* [Provided records]:
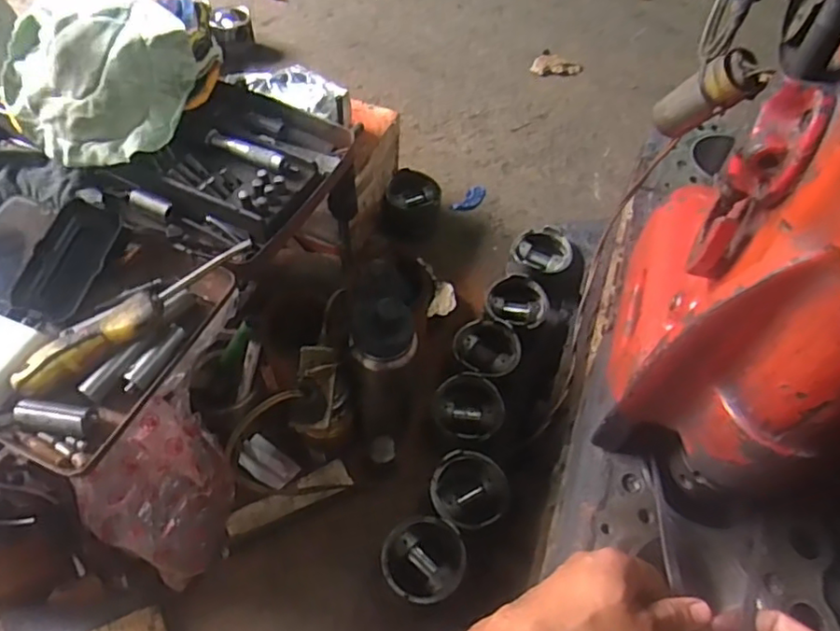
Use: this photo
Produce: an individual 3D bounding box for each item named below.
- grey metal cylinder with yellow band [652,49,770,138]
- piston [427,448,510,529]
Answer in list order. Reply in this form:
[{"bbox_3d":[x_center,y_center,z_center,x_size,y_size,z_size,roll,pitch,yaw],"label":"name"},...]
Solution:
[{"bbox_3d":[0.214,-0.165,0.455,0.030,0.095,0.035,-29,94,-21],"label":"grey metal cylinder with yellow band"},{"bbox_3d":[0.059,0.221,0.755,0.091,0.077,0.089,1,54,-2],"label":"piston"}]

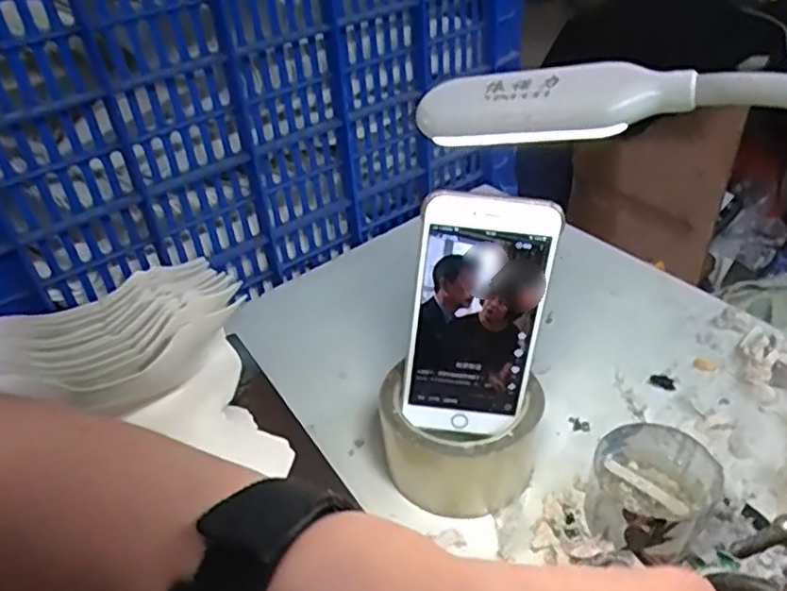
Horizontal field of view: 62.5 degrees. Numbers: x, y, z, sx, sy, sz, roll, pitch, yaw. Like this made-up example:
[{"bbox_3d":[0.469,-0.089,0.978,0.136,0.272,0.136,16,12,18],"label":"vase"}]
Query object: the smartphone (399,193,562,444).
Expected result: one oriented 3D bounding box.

==

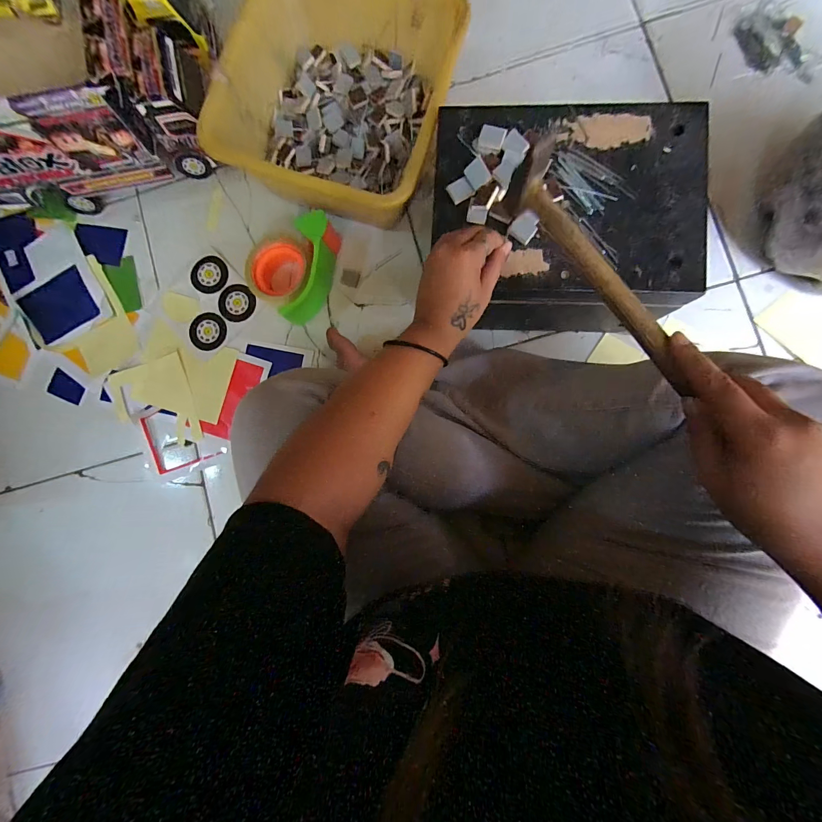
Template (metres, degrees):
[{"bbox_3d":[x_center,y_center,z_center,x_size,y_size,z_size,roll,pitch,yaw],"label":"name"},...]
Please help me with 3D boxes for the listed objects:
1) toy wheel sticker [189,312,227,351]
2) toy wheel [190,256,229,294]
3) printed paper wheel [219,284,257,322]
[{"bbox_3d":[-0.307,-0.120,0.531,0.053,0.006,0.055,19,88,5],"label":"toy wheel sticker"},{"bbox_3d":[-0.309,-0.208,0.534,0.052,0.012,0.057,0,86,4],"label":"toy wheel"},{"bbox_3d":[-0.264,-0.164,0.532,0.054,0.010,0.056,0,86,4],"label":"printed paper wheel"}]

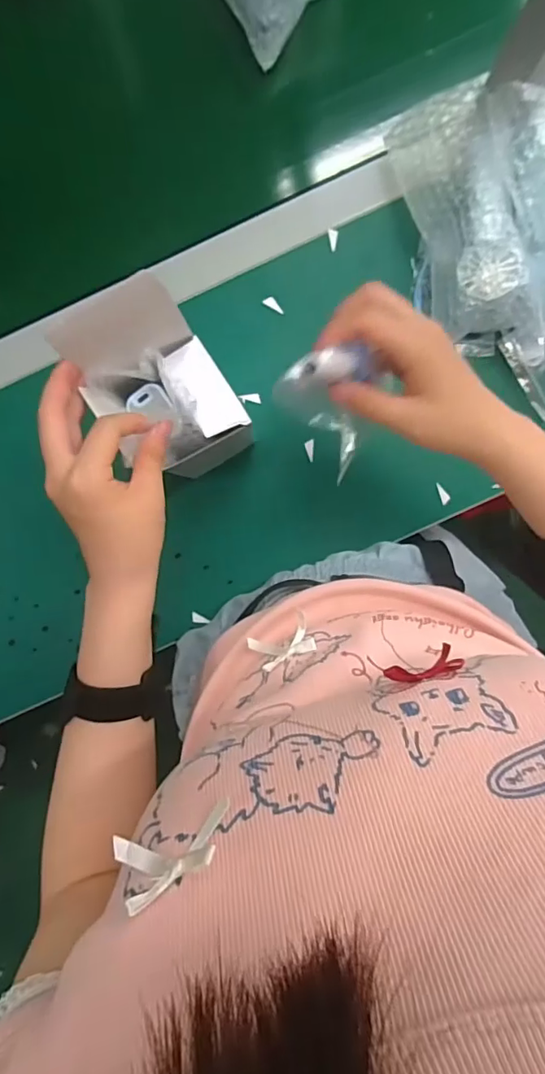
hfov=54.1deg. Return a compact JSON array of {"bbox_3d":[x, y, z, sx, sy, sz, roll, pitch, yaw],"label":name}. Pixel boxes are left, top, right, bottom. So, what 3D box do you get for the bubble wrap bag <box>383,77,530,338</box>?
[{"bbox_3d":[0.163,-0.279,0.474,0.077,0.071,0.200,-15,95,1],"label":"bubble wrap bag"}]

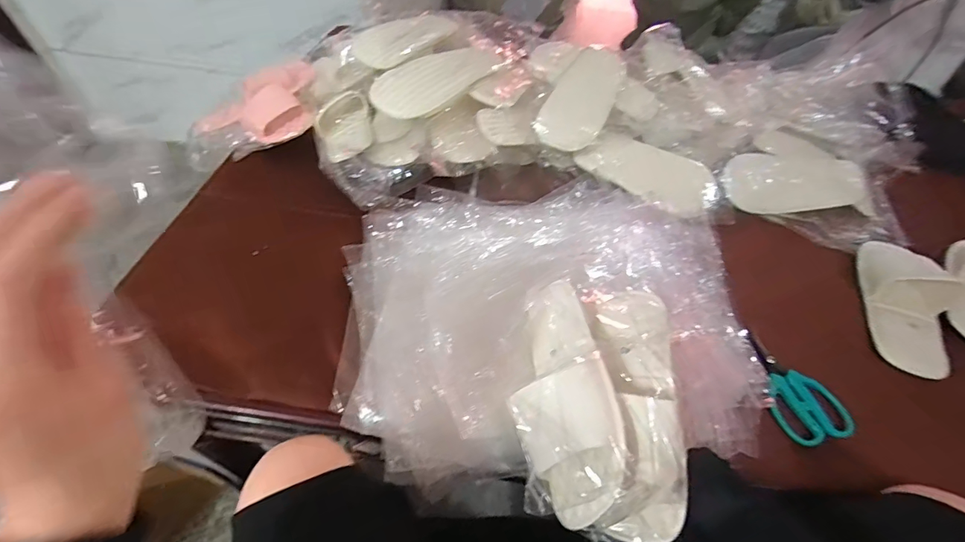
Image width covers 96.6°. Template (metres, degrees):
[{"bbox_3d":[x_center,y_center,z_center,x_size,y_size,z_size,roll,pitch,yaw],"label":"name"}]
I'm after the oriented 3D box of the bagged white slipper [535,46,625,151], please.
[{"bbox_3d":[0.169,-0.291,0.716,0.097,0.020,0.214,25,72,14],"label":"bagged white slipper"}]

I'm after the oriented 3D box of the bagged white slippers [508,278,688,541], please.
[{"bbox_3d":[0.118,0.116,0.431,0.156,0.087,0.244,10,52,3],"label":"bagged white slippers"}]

* [Exercise directions]: Which lines of the data contain the string "Template"? Copy each one.

* [Task solution]:
Template (metres, degrees):
Image width covers 96.6°. Template (metres, degrees):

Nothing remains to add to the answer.